• What you are asked to do: When you reach the line that contains "Ms Toya Eillis" in the data below, start reproducing lines exactly, and stop after the line that contains "In accordance with".

• The data:

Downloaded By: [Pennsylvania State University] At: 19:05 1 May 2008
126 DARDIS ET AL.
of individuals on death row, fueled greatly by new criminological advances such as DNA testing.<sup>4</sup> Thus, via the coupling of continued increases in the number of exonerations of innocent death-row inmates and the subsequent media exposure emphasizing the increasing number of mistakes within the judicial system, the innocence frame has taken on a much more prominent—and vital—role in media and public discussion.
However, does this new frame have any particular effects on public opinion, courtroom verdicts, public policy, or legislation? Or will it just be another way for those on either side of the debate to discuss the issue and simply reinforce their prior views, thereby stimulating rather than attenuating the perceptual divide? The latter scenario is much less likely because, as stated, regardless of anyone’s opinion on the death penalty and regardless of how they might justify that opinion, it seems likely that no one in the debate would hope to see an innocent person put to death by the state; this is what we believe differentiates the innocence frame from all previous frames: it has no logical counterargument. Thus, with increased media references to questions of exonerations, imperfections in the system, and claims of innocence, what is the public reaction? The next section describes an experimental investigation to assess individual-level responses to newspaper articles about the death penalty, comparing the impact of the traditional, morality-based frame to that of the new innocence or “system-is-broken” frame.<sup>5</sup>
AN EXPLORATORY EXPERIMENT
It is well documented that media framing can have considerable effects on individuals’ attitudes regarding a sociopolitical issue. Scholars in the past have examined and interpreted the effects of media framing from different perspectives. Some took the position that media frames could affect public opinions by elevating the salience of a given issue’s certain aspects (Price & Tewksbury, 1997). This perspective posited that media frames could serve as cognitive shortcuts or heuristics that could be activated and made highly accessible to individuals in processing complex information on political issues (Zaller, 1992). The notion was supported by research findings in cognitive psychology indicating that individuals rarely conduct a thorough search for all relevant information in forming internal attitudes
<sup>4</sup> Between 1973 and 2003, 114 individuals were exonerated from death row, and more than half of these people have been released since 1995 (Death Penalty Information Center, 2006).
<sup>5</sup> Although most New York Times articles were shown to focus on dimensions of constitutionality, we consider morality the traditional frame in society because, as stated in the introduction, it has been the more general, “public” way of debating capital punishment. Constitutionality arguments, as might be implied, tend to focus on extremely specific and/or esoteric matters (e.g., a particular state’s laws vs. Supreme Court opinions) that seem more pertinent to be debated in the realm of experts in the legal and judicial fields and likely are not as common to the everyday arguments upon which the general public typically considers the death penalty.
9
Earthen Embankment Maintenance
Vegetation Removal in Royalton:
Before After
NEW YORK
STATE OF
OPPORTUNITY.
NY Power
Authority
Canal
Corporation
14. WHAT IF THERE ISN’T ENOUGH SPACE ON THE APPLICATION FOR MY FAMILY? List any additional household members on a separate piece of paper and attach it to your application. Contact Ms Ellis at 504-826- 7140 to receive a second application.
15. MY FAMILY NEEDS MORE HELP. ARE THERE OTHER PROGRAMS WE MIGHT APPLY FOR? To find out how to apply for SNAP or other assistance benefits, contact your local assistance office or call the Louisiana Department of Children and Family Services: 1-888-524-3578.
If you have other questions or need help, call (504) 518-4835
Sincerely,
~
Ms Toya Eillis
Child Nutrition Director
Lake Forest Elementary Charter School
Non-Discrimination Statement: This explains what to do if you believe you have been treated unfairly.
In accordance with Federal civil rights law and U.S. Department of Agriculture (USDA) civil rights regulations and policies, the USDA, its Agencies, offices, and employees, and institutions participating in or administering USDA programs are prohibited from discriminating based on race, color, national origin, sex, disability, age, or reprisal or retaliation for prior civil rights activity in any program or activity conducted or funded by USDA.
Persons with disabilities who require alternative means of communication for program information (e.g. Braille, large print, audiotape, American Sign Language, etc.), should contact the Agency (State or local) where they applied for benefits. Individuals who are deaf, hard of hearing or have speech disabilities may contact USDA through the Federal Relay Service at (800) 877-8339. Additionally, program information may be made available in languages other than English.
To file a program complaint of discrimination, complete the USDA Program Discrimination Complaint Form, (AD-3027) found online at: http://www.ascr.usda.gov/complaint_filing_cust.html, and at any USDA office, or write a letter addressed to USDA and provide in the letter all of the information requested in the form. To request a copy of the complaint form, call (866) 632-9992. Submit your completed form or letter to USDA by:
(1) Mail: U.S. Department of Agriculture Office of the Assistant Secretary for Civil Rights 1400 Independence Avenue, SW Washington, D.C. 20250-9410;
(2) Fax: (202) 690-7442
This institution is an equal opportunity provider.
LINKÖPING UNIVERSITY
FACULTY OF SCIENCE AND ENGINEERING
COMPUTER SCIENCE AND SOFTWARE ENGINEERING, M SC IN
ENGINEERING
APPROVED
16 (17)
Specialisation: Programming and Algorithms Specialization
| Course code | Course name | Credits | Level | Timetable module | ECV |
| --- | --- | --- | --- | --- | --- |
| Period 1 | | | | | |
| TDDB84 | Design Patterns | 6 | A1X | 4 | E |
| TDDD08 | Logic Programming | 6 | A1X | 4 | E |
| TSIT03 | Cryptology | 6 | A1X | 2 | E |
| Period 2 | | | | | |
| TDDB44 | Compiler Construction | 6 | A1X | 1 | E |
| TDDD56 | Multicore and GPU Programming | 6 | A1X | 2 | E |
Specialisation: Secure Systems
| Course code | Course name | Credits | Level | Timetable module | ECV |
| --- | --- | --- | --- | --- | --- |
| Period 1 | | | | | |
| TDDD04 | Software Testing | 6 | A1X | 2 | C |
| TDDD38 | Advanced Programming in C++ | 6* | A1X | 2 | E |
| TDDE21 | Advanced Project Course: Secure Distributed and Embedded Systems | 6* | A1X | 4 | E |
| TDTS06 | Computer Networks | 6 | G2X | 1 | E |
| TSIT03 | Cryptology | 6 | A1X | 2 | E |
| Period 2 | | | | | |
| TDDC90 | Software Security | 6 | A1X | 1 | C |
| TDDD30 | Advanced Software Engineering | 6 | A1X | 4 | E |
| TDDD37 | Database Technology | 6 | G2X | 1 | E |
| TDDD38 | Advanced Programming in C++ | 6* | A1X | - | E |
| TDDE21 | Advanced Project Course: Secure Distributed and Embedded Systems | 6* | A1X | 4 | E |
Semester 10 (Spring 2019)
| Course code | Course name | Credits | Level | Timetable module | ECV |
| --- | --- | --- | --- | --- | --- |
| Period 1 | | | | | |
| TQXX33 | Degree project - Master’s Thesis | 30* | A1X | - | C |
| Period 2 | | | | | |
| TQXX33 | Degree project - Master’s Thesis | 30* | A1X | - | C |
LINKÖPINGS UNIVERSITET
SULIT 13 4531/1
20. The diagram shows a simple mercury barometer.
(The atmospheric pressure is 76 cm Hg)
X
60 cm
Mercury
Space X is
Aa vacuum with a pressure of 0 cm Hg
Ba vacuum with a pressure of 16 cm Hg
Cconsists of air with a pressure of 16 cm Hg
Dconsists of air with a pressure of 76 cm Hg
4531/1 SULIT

• Written solution:
Ms Toya Eillis
Child Nutrition Director
Lake Forest Elementary Charter School
Non-Discrimination Statement: This explains what to do if you believe you have been treated unfairly.
In accordance with Federal civil rights law and U.S. Department of Agriculture (USDA) civil rights regulations and policies, the USDA, its Agencies, offices, and employees, and institutions participating in or administering USDA programs are prohibited from discriminating based on race, color, national origin, sex, disability, age, or reprisal or retaliation for prior civil rights activity in any program or activity conducted or funded by USDA.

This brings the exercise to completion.